New promise for terahertz wave imaging

More compact device technologies could open new horizons for terahertz wave imaging in medicine, chemistry and security

The Princeton technology can be built into a standard microchip. mage: Frank Wojciechowski for the Office of Engineering Communications
The Princeton technology can be built into a standard microchip. Image: Frank Wojciechowski for the Office of Engineering Communications

Much of the electromagnetic spectrum has provided science and medicine with ways of looking inside matter. Terahertz waves, lasting a millionth of a millionth of a second and sitting between microwaves and infrared on the EM spectrum, are one the most recent additions to the imaging armoury, and have very attractive properties particularly for medicine.

With much less energy than x-rays, they do not damage DNA or living tissue; moreover, they interact in specific ways with matter making them a useful tool for spectroscopy to characterise materials. They can also pass through nonconductive materials, which could make them useful for security screening.

However, terahertz waves have until now been difficult to use, because they require complex, bulky and expensive equipment to both generate and analyse. Researchers at Princeton University in New Jersey, US, have now developed a pair of compact microchips that can generate and receive terahertz waves that could, they claim, revolutionise their use, moving away from devices with arrays of mirrors, lenses and lasers and towards compact desktop or even handheld systems.
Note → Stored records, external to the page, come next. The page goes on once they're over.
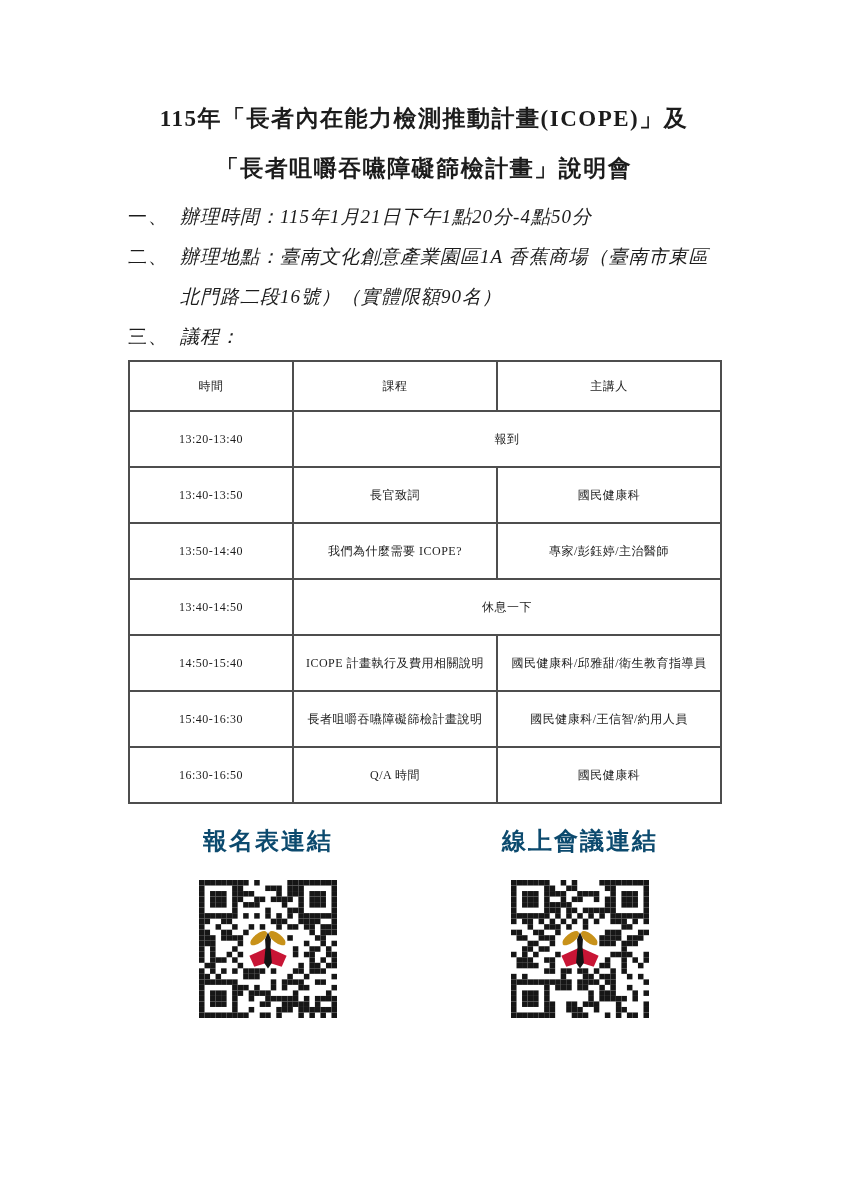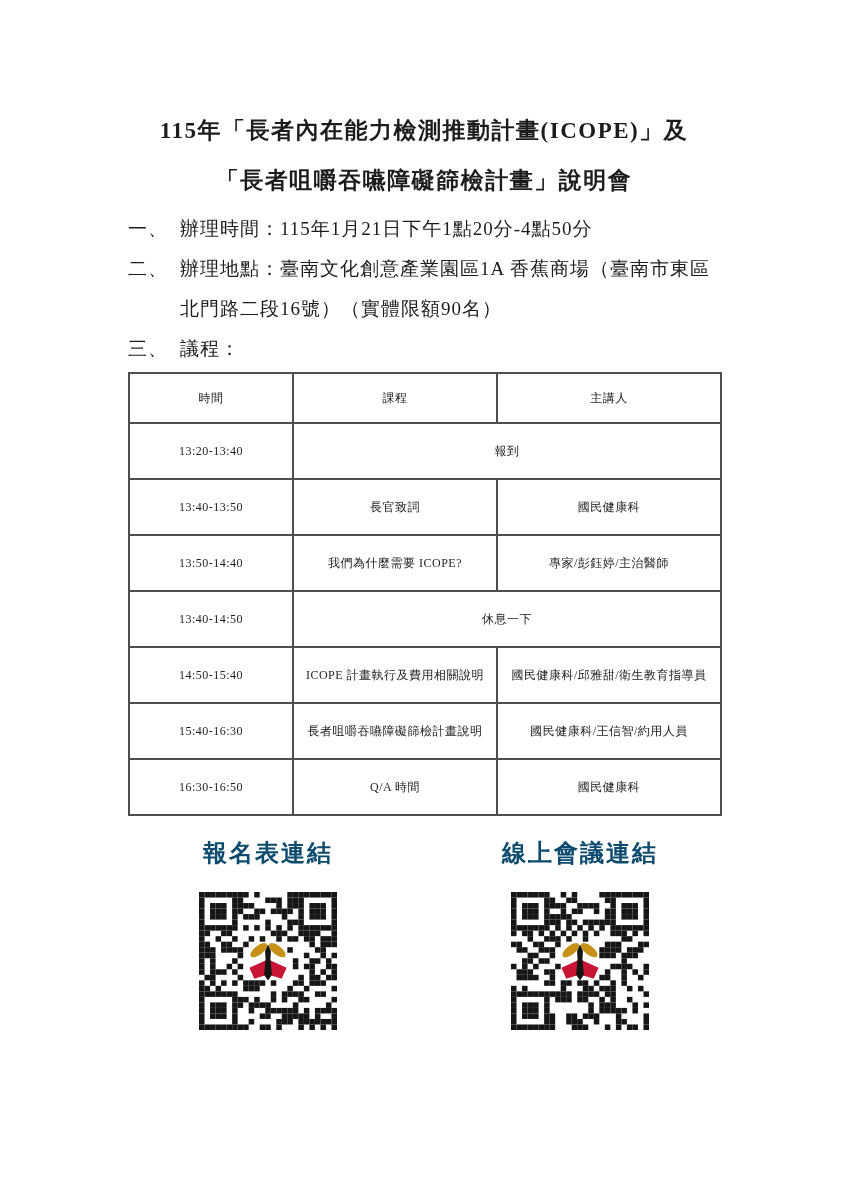--- a/index.html
+++ b/index.html
@@ -16,7 +16,7 @@
   .content {
     position: absolute;
     left: 128px;
-    top: 16px;
+    top: 4px;
     width: 592px;
   }
   .doc-title {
In articles published in the IEEE Journal of Solid-State Circuits, Princeton electrical engineer Kaushi Sengupta and colleagues describe how they have rethought the functioning of a solid-state antenna to create devices that send and receive terahertz waves. The paper that describes the generation of the waves was published last September, while the receiver paper appeared in February. The key to generating the waves is to create a wide range of wavelengths, which the team achieved by using very precise timing to send out sharp pulses of radiation. In the receiver, they noted that the incident terahertz waves interact with a metal structure inside the chip to set up a complex series of subtle electromagnetic fields that are normally ignored, but could be used as a signature to interpret the original wave. "Instead of directly reading the waves, we are interpreting the pattern created by the waves," Sengupta explained. "It is somewhat like looking for a pattern of raindrops by the ripples they make in a pond."

"The system is realised in the same silicon chip technology that powers all modern electronic devices and smartphones to tablets, and therefore costs only a few dollars to make on a large scale," Sengupta added. Both chips could be made small enough to fit on a fingertip.

The team is now working on extending the functionality of the chips to the lower part of the terahertz radiation band.